Breaking down $$k$$-means¶

In this tutorial we will be examining Lloyd’s algorithm for $$k$$-means clustering. Specifically, we will be looking at datasets restricted to the plane.

This tutorial has been adapted from the case study in the publication associated with this library [WKG20].

Formulation¶

In our case, we have a two-dimensional dataset with between 20 and 60 rows taken from the unit interval that must be split into three parts, i.e. we will be clustering each dataset using $$k$$-means with $$k=3$$.

The fitness of an individual will be determined by the final inertia of the clustering. The inertia is the within-cluster sum-of-squares and has an optimal value of zero.

However, given that $$k$$-means is stochastic, we will use some smoothing to counteract this effect and get a more reliable fitness score.

[1]:

import edo
import numpy as np
from edo.distributions import Uniform
from sklearn.cluster import KMeans

[2]:

def fitness(individual, num_trials):

inertias, labels = [], []
for seed in range(num_trials):
km = KMeans(n_clusters=3, random_state=seed).fit(individual.dataframe)
inertias.append(km.inertia_)
labels.append(km.labels_)

individual.labels = labels[np.argmin(inertias)]
return np.min(inertias)

[3]:

Uniform.param_limits["bounds"] = [0, 1]

opt = edo.DataOptimiser(
fitness,
size=50,
row_limits=[10, 50],
col_limits=[2, 2],
families=[edo.Family(Uniform)],
max_iter=5,
best_prop=0.1,
)

pop_history, fit_history = opt.run(random_state=0, fitness_kwargs={"num_trials": 5})


Visualising the results¶

As always, we can plot the fitness progression to get an idea of how far the EA has taken us.

[4]:

import matplotlib.pyplot as plt

[5]:

_, ax = plt.subplots(dpi=300)

ax.set_yscale("log")

for epoch, data in fit_history.groupby("generation"):

ax.boxplot(data["fitness"], positions=[epoch], widths=0.5)

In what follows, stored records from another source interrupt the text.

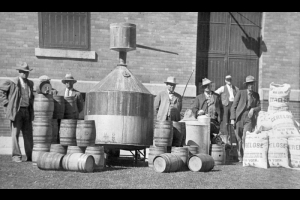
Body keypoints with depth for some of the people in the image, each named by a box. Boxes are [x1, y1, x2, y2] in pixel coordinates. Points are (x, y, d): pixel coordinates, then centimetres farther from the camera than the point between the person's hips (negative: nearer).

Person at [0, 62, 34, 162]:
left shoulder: (30, 83, 13)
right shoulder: (11, 82, -3)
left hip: (27, 111, 5)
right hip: (16, 111, -4)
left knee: (28, 135, 5)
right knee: (15, 134, -2)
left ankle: (30, 156, 11)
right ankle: (16, 156, 4)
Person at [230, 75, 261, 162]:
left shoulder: (256, 95, 10)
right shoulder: (240, 93, 1)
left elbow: (259, 107, 11)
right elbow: (234, 106, 0)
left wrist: (253, 109, -11)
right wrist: (232, 118, -8)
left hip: (249, 119, 1)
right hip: (239, 118, -1)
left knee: (245, 138, -16)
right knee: (239, 139, 5)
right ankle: (240, 157, 19)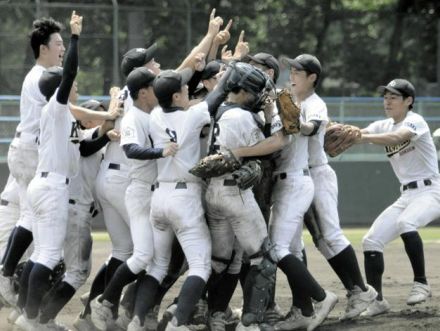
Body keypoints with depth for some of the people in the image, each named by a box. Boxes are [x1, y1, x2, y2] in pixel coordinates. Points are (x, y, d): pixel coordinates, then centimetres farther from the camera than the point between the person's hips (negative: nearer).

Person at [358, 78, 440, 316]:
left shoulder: (416, 121, -12)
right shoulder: (383, 126, 9)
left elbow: (396, 138, -33)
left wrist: (360, 137, -44)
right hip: (406, 196, 8)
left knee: (405, 222, -36)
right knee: (371, 240, -3)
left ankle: (420, 283, -27)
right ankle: (377, 301, 4)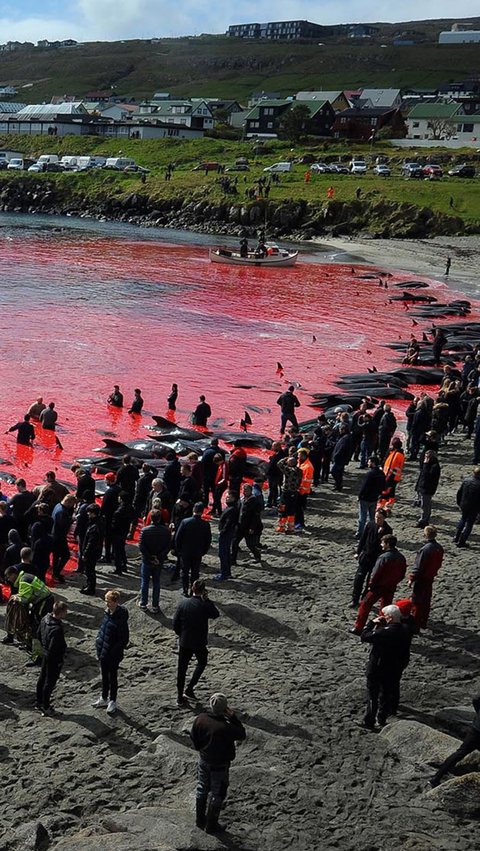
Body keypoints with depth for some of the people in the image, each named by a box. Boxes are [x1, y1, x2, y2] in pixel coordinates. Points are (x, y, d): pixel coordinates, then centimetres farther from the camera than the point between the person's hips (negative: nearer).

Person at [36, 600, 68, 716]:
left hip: (45, 654, 9)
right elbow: (53, 649, -31)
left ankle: (39, 702, 39)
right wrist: (59, 661, -15)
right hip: (54, 659, -9)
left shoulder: (45, 619, -8)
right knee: (50, 682, 9)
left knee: (42, 678, 23)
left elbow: (39, 634, 8)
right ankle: (45, 707, 24)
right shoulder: (57, 629, -36)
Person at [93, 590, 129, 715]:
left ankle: (112, 701, 28)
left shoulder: (120, 619, -24)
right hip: (103, 653, 7)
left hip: (113, 655, -7)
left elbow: (124, 639, -20)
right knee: (104, 676, 22)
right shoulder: (107, 613, -2)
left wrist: (115, 652, -20)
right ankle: (104, 699, 39)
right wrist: (98, 644, 9)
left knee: (112, 678, 11)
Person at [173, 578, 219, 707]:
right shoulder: (205, 605, -17)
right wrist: (207, 599, -2)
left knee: (182, 669, 14)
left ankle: (180, 697, 20)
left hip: (184, 642, 2)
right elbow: (216, 614, 2)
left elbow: (175, 624, -3)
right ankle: (189, 689, 12)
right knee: (202, 662, 23)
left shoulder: (182, 604, -7)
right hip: (199, 643, -2)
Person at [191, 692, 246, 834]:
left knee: (202, 788, 26)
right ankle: (211, 825, 29)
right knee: (217, 793, 15)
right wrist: (233, 717, -24)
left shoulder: (200, 719, -18)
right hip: (219, 765, -6)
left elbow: (194, 739, -3)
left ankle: (200, 819, 42)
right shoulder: (225, 728, -36)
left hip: (203, 760, 6)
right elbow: (242, 735, -18)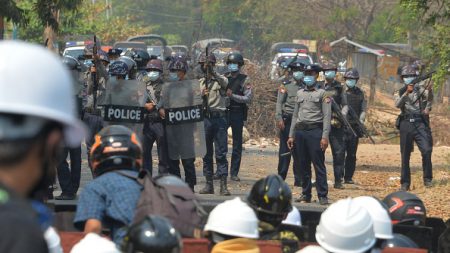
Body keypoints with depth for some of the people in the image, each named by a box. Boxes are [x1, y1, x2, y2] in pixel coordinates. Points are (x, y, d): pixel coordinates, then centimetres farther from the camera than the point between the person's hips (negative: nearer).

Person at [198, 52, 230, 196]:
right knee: (206, 153, 6)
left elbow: (225, 83, -21)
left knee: (221, 153, -6)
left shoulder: (220, 79, 3)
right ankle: (209, 184, 11)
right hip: (205, 118, 4)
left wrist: (213, 73, -37)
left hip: (219, 118, -4)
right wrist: (202, 96, -11)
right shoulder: (200, 82, 14)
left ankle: (223, 185, -7)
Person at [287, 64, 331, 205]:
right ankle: (306, 194, 13)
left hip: (315, 131, -5)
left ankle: (322, 196, -7)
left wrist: (325, 137, -13)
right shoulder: (300, 93, 18)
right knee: (303, 165, 6)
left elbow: (327, 117, -4)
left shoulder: (322, 94, 3)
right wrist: (291, 135, 13)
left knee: (319, 164, -8)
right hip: (300, 131, 5)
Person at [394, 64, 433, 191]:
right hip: (406, 124, 2)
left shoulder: (420, 89, 7)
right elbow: (398, 104, -8)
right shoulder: (400, 92, 12)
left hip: (420, 123, -2)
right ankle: (405, 183, 10)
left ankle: (427, 179, -5)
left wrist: (429, 90, -32)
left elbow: (429, 98, -12)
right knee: (405, 155, 4)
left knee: (426, 150, -15)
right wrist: (407, 92, -18)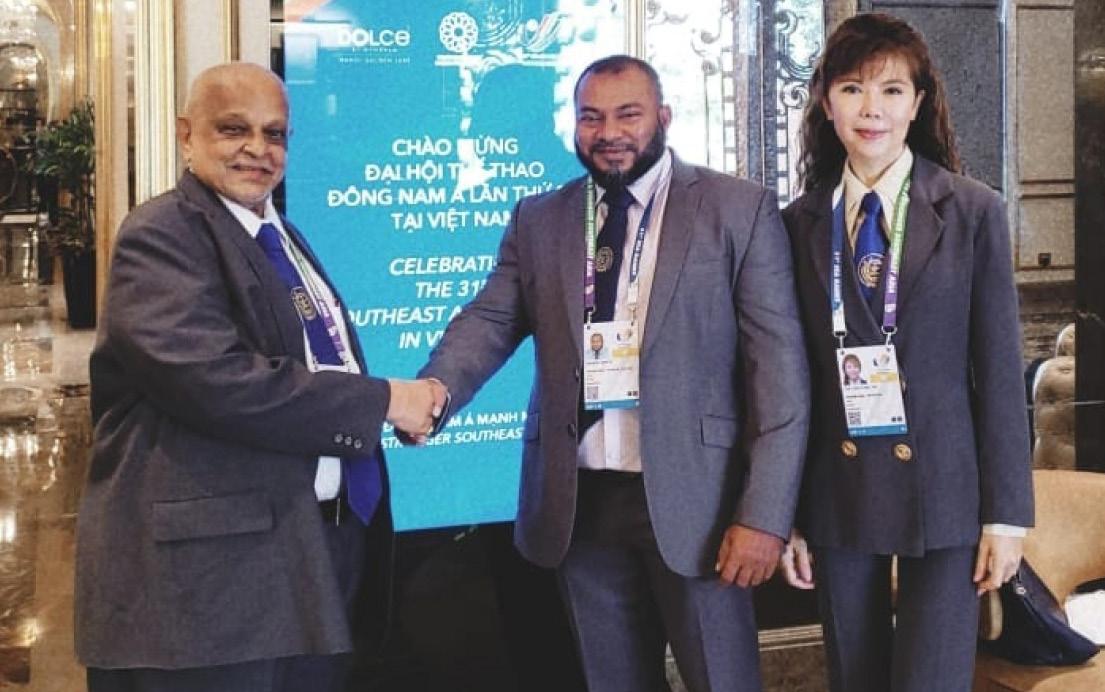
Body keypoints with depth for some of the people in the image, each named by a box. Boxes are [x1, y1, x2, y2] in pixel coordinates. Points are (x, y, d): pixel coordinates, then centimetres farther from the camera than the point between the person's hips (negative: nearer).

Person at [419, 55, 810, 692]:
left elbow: (779, 370, -7)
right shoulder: (538, 220, 9)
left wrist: (765, 514, -13)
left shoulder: (741, 210, -3)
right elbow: (491, 320, 0)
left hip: (690, 495, -3)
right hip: (579, 501, 3)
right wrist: (430, 394, -23)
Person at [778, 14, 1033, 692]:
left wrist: (1006, 510, -5)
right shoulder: (801, 222, 4)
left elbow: (1000, 370, -3)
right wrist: (786, 513, 4)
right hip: (838, 493, 2)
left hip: (944, 490, -2)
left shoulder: (973, 211, -2)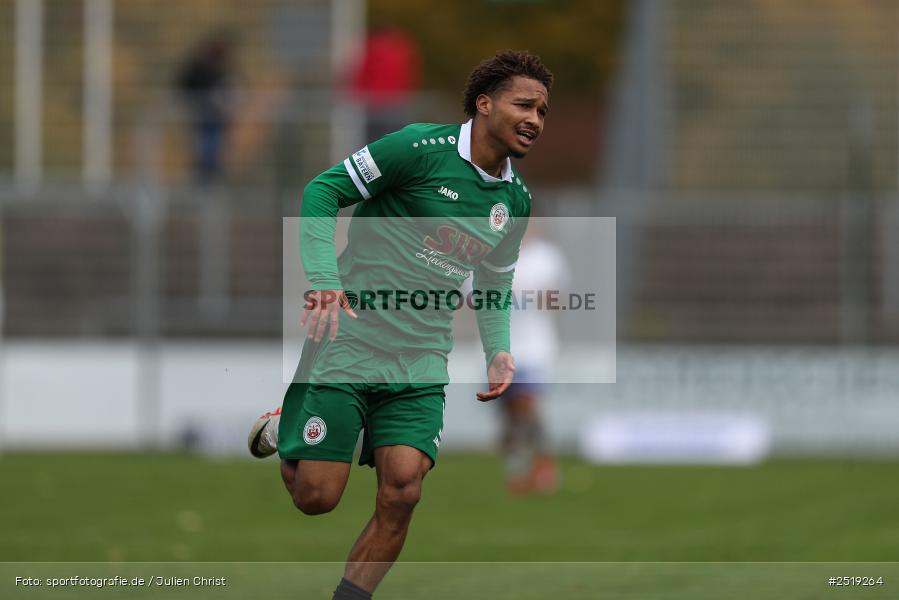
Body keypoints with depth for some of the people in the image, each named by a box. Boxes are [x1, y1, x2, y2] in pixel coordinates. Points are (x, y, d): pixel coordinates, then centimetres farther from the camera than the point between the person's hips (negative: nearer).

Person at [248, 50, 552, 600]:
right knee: (316, 496, -4)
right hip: (348, 343, -5)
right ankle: (279, 429, 29)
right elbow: (323, 190, -8)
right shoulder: (422, 148, -11)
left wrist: (499, 349, 7)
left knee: (401, 494, -12)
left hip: (421, 366, 5)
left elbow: (496, 284, 25)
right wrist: (324, 281, -19)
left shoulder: (516, 201, 10)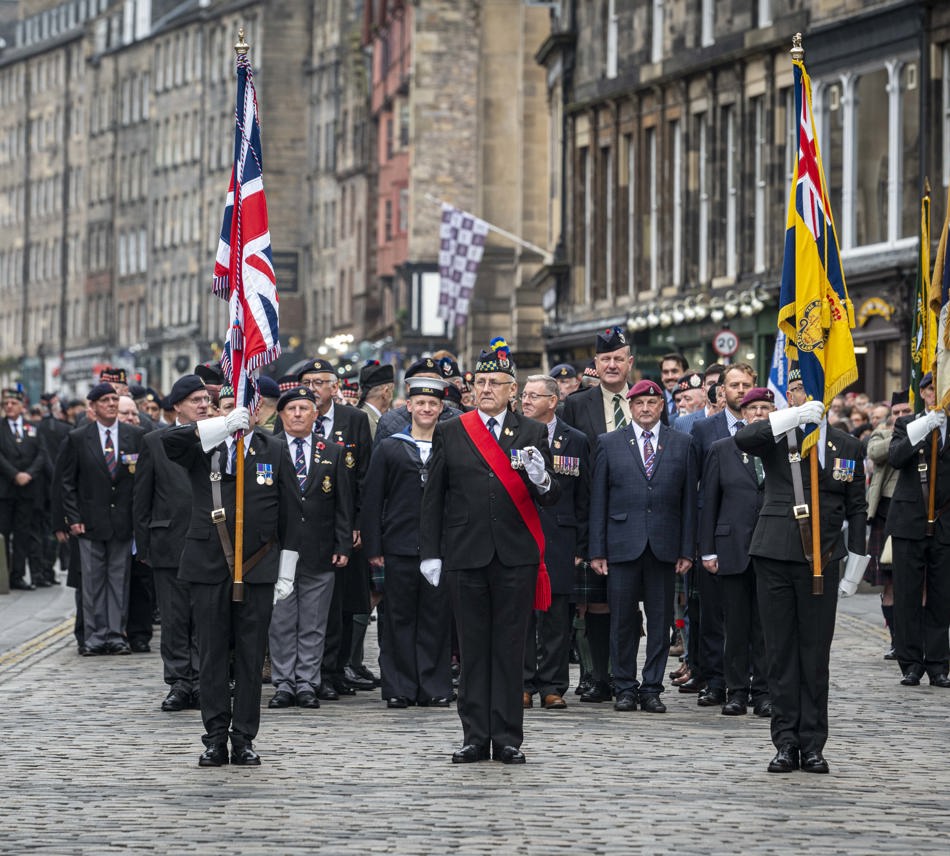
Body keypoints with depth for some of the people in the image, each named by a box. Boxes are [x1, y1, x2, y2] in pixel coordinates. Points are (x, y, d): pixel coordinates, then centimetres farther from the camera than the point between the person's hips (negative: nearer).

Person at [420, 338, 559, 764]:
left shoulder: (531, 433, 6)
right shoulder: (450, 433, 7)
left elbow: (551, 497, 4)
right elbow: (433, 498, 8)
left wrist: (541, 479, -19)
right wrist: (430, 552, 2)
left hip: (516, 555, 0)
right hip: (466, 554, 0)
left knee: (510, 648, 1)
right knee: (473, 648, 3)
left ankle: (508, 738, 5)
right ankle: (476, 737, 8)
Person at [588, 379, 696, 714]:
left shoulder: (681, 444, 8)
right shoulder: (609, 444, 6)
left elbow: (688, 500, 7)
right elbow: (598, 500, 4)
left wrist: (687, 549, 1)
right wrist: (597, 550, -2)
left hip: (664, 546, 1)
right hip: (622, 544, -1)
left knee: (660, 621, 3)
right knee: (622, 620, 1)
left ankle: (652, 689, 10)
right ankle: (625, 688, 10)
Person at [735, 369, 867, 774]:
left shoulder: (847, 446, 11)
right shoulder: (776, 435, 4)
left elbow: (856, 508, 16)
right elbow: (742, 438, -20)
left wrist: (856, 558, 8)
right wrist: (795, 416, -27)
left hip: (822, 559, 1)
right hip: (775, 557, -1)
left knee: (816, 653, 2)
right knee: (780, 650, 2)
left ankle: (812, 744, 8)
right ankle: (786, 743, 7)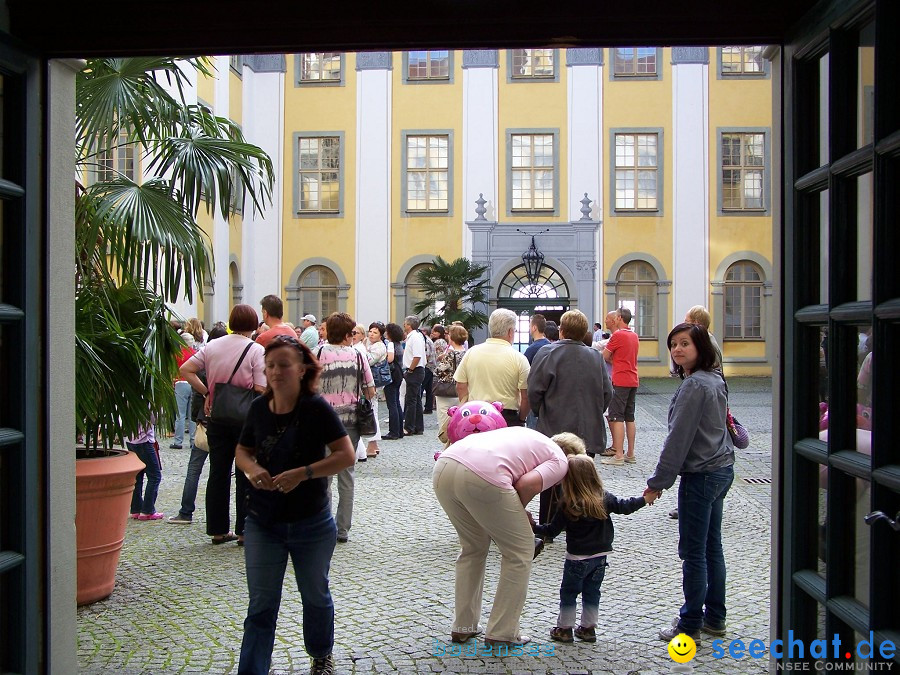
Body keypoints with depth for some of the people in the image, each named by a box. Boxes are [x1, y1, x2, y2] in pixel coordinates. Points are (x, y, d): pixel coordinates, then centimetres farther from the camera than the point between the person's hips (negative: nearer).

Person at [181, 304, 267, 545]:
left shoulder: (212, 346, 4)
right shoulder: (256, 350, -11)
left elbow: (186, 369, 0)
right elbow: (260, 390, -17)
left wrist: (206, 392, 3)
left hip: (217, 417, 4)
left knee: (218, 473, 10)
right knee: (246, 476, 4)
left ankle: (218, 530, 16)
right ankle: (244, 531, 7)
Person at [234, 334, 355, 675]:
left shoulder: (316, 408, -15)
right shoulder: (259, 408, -3)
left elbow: (346, 455, -19)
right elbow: (242, 450, 10)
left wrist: (302, 473, -28)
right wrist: (251, 469, -12)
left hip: (311, 525, -2)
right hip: (263, 523, 2)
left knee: (315, 596, 19)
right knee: (260, 605, 2)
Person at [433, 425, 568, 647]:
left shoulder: (528, 437, 37)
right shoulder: (560, 462, 15)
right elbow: (527, 484, -3)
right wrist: (517, 513, 16)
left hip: (443, 465, 8)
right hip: (481, 478, -8)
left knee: (473, 548, 26)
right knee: (519, 551, 12)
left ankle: (463, 627, 31)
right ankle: (501, 633, 17)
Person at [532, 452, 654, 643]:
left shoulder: (567, 506, -19)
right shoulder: (605, 498, -8)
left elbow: (553, 530, -14)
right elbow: (624, 506, 2)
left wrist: (534, 527, -1)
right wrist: (645, 499, 16)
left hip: (577, 558, -4)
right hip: (600, 556, 5)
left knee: (568, 592, 11)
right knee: (592, 592, 17)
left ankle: (565, 629, 16)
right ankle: (588, 628, 24)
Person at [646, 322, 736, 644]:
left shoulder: (694, 385, -19)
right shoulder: (715, 380, 10)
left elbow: (678, 438, -19)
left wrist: (658, 481, -11)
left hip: (700, 475, -9)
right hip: (722, 470, 9)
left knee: (693, 552, 0)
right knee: (712, 547, 15)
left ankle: (691, 624, 8)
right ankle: (715, 618, 24)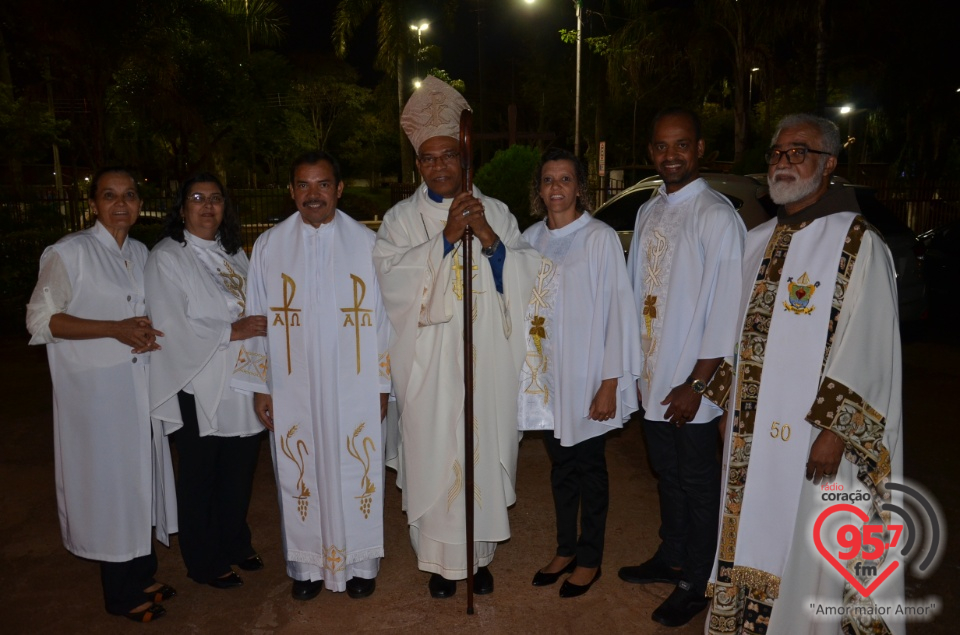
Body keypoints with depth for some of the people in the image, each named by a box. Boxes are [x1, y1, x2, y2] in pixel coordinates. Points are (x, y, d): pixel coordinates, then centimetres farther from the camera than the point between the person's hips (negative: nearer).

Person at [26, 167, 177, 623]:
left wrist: (150, 333, 3)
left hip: (140, 384, 6)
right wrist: (116, 329, -20)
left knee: (142, 475, 13)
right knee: (110, 482, 3)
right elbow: (41, 319, -13)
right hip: (96, 389, -6)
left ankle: (142, 574, 30)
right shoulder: (69, 252, -10)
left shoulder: (141, 252, 10)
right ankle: (121, 594, 20)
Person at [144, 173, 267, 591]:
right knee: (200, 477, 8)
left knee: (239, 471, 15)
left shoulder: (235, 254, 14)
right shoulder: (166, 258, -6)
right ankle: (204, 562, 25)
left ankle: (235, 544, 35)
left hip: (240, 384, 6)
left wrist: (262, 328, 0)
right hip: (198, 388, -6)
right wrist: (231, 331, -16)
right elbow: (173, 326, -15)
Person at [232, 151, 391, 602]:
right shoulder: (268, 246, 2)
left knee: (355, 475, 8)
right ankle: (308, 565, 29)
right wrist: (260, 387, 3)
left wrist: (383, 385, 0)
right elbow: (257, 319, 4)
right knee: (300, 477, 10)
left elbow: (382, 317, 1)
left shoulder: (366, 243, -1)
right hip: (293, 391, 1)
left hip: (354, 389, -1)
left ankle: (359, 562, 27)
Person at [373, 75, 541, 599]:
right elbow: (392, 276, -12)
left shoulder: (496, 212, 8)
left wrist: (490, 239, -16)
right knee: (434, 459, 3)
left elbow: (525, 274, 0)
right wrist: (446, 237, -19)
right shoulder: (402, 218, 4)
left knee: (483, 455, 8)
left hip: (486, 364, 1)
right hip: (429, 368, -1)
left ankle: (479, 553, 28)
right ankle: (440, 559, 22)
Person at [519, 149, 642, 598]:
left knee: (589, 468, 9)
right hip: (544, 375, 5)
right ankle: (565, 549, 34)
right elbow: (521, 305, 10)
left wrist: (609, 384, -13)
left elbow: (618, 312, -11)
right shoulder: (531, 239, 5)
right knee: (561, 465, 16)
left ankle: (589, 559, 27)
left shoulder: (600, 238, -9)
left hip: (585, 378, -4)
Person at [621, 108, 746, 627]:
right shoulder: (649, 213, 9)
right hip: (651, 373, 7)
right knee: (666, 473, 20)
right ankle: (670, 557, 39)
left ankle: (695, 583, 26)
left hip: (690, 381, -7)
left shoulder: (716, 216, -13)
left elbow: (725, 309, -16)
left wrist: (697, 383, -16)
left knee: (696, 482, 8)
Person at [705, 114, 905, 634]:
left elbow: (869, 349, -13)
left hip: (814, 437, -6)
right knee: (753, 542, 15)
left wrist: (835, 429, -17)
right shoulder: (757, 241, 11)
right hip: (753, 433, 6)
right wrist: (733, 412, 12)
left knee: (807, 557, 5)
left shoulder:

So, yes, we are moving toward that optimal value. However, an inertia of zero would be the trivial case where the three clusters are simply three unique points stacked on top of one another.

Knowing that we are in the right ballpark, it might be of use to study some individuals that were created.

Below are the individuals representing the best to worst fitnesses at regular intervals of 25 percentiles.

[6]:

_, axes = plt.subplots(1, 5, figsize=(11, 2), dpi=300)

for quantile, ax in zip((0.0, 0.25, 0.5, 0.75, 1.0), axes):

idx = (
(fit_history["fitness"] - fit_history["fitness"].quantile(quantile))
.abs()
.idxmin()
)
gen, ind = fit_history[["generation", "individual"]].iloc[idx]

individual = pop_history[gen][ind]

xs, ys = individual.dataframe[0], individual.dataframe[1]
ax.scatter(xs, ys, c=individual.labels, s=10)

lims = min(min(xs), min(ys)) - 0.1, max(max(xs), max(ys)) + 0.1

ax.set(xlim=lims, ylim=lims, title=f"Quantile {quantile:.2f}")


Another interesting point is that the fittest individuals seem to have reduced the dimension of the search space to one dimension. Perhaps the simplest way of achieving this is to have two identical columns as has happened in the leftmost plot. By removing one dimension, the $$k$$-means algorithm is more easily able to find a centroidal Voronoi tessellation which is its aim overall. To mitigate against this, the fitness function could be adjusted to penalise datasets with high positive correlation.